Technical Information

Catalogue No: C0585
Category: Flight Control
Object Type: Indicator/Instrument
Object Name: Flight Path Deviation Indicator
Part No: 7233-3A-16C4
Serial No: 001105
Manufacturer: Bendix
Division: Eclipse-Pioneer [of Bendix]
Platform(s): VC10 
Year of Manufacture: circa 1965
Dimensions:
Width (mm):
101 
Height (mm):
101 
Depth (mm):
240 
Weight (g):
2,628 
Location: Archive Object Store
Inscription(s):

Indicator, Flight Path Deviation
18V & 26V 400 cycles
26V DC
TSO-C6c SAE-AS399A
TSO-C52 SAE-AS420
Type No. 7233-3A16D4
Wt. 5.5 Lbs. Max.
Serial No. 2111070
The Bendix Corporation
Eclipse-Pioneer Division
Tereboro, New Jersey
Made in U.S.A.
────────────────
Ref No. 6TK4543009
BAE Systems
AS 78 Insp.
AS (Support)
EBL.R. July. 05

Notes:

The course deviation indicator has a rotating compass card behind a fixed aircraft silhouette and lubber line. A marker and digital counter may be used to set desired course against the compass card and a heading marker is provided. Linked with the course marker and occupying the centre of the dial is a left/right needle which provides simple VOR/ILS deviation information. It rotates with the course marker to give a semi-pictorial indication of the relationship of the aircraft to a VOR or ILS beam. A normal glide-slope deviation needle remains horizontally aligned. The pilot thus has a "straight" plan-position indicator and a computing director instrument.

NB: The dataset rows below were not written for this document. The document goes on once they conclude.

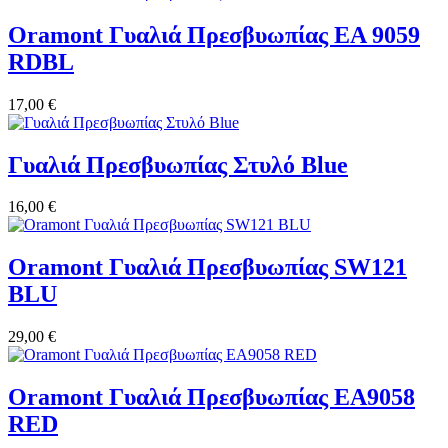
Oramont Γυαλιά Πρεσβυωπίας EA 9059
RDBL
17,00 €
Γυαλιά Πρεσβυωπίας Στυλό Blue
16,00 €
Oramont Γυαλιά Πρεσβυωπίας SW121
BLU
29,00 €
Oramont Γυαλιά Πρεσβυωπίας EA9058
RED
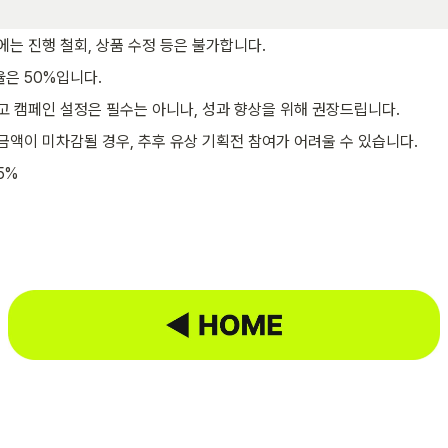
에는 진행 철회, 상품 수정 등은 불가합니다.
율은 50%입니다.
고 캠페인 설정은 필수는 아니나, 성과 향상을 위해 권장드립니다.
금액이 미차감될 경우, 추후 유상 기획전 참여가 어려울 수 있습니다.
5%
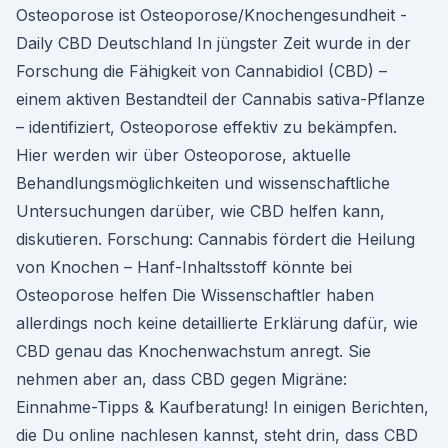
Osteoporose ist Osteoporose/Knochengesundheit -
Daily CBD Deutschland In jüngster Zeit wurde in der
Forschung die Fähigkeit von Cannabidiol (CBD) –
einem aktiven Bestandteil der Cannabis sativa-Pflanze
– identifiziert, Osteoporose effektiv zu bekämpfen.
Hier werden wir über Osteoporose, aktuelle
Behandlungsmöglichkeiten und wissenschaftliche
Untersuchungen darüber, wie CBD helfen kann,
diskutieren. Forschung: Cannabis fördert die Heilung
von Knochen – Hanf-Inhaltsstoff könnte bei
Osteoporose helfen Die Wissenschaftler haben
allerdings noch keine detaillierte Erklärung dafür, wie
CBD genau das Knochenwachstum anregt. Sie
nehmen aber an, dass CBD gegen Migräne:
Einnahme-Tipps & Kaufberatung! In einigen Berichten,
die Du online nachlesen kannst, steht drin, dass CBD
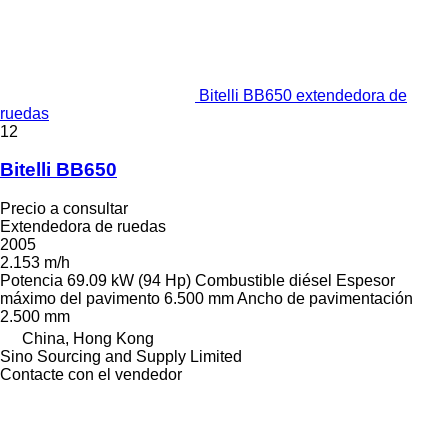
Bitelli BB650 extendedora de
ruedas
12
Bitelli BB650
Precio a consultar
Extendedora de ruedas
2005
2.153 m/h
Potencia
69.09 kW (94 Hp)
Combustible
diésel
Espesor
máximo del pavimento
6.500 mm
Ancho de pavimentación
2.500 mm
China, Hong Kong
Sino Sourcing and Supply Limited
Contacte con el vendedor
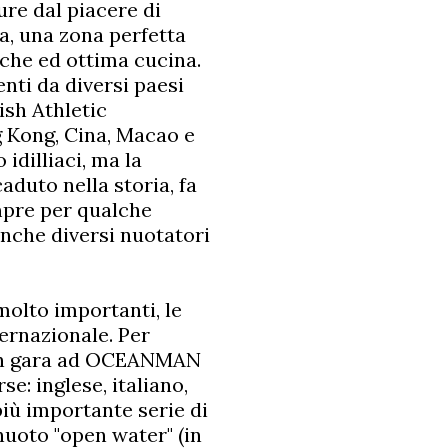
 pure dal piacere di
a, una zona perfetta
iche ed ottima cucina.
enti da diversi paesi
ish Athletic
g Kong, Cina, Macao e
idilliaci, ma la
aduto nella storia, fa
mpre per qualche
anche diversi nuotatori
molto importanti, le
rnazionale. Per
eti in gara ad OCEANMAN
se: inglese, italiano,
iù importante serie di
nuoto "open water" (in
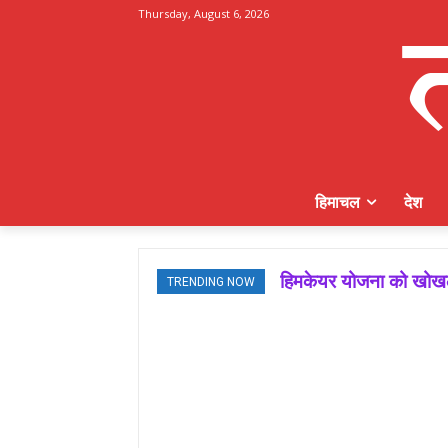
Thursday, August 6, 2026
हिमाचल
देश
हिमकेयर योजना को खोखला ब
मजबूत बूथ ही भाजपा की 
TRENDING NOW
जमवाल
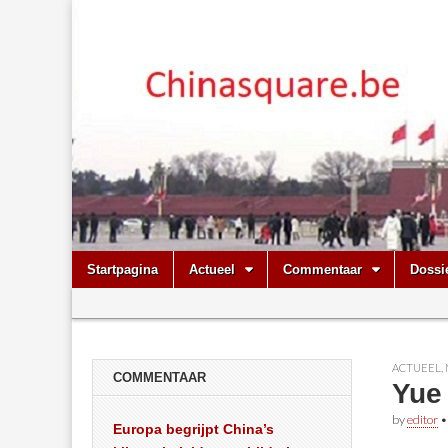
Chinasquare.
Skip
Main
Startpagina
Actueel
Commentaar
Dossi
to
menu
Sub
content
menu
ACTUEEL
,
COMMENTAAR
Yue 
by
editor
Europa begrijpt China’s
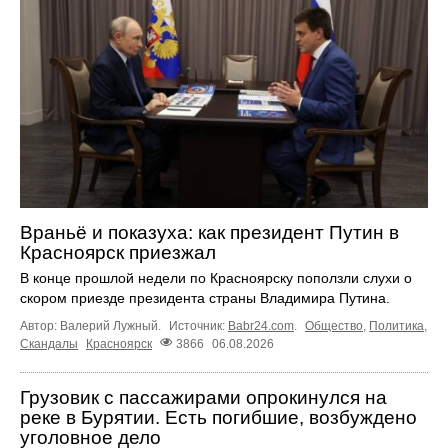
Враньё и показуха: как президент Путин в
Красноярск приезжал
В конце прошлой недели по Красноярску поползли слухи о
скором приезде президента страны Владимира Путина.
Автор: Валерий Лужный.
Источник:
Babr24.com
.
Общество
,
Политика
,
Скандалы
Красноярск
3866
06.08.2026
Грузовик с пассажирами опрокинулся на
реке в Бурятии. Есть погибшие, возбуждено
уголовное дело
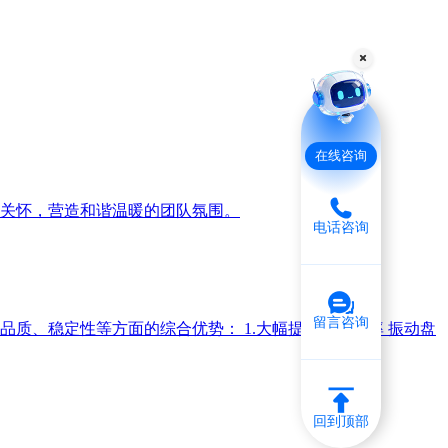
在线咨询
关怀，营造和谐温暖的团队氛围。
电话咨询
留言咨询
质、稳定性等方面的综合优势： 1.大幅提升生产效率 振动盘
回到顶部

The Ref. No. 6TK4543009 is on the instrument which was probably built by Elliotts under licence from Bendix. The Instrument was repaired at Rochester in July 2005.

The flight director computes and displays the proper pitch and bank angles required for the aircraft to follow a selected flight path. The flight director instrument system on the VC10 is considered as an alternative to the autopilot for all modes except automatic flare-out and for this reason is integrated with the automatics to only a limited extent. It derives its attitude and compass signals respectively from the main vertical gyros and Polar Path compasses and takes radio information from either group of radio receivers.

These signals are electrically separated from the autopilot as far as is practicable. The system is of necessity duplicated in that each pilot has his own course deviation indicator and horizon director indicator but only a single flight steering computer is provided. The attitude displays have independent absolute monitors consisting of circuits which check the vertically of the gyro and the continuity and operation of the transmission system. Failure warning is by a flag in the horizon indicator. Additionally there are comparator units between the horizon displays and between the compass systems which illuminate warning lights in the event of a difference between the two sides. Comparison is effected mechanically through torque synchros so that electrical isolation between the systems is maintained.

The system, supplied by Elliott Brothers (London) Ltd, is based largely on components of the well-proved Bendix PB-20 autopilot, made under licence by Elliott, and interchangeable with American built components as installed in Boeing 707s.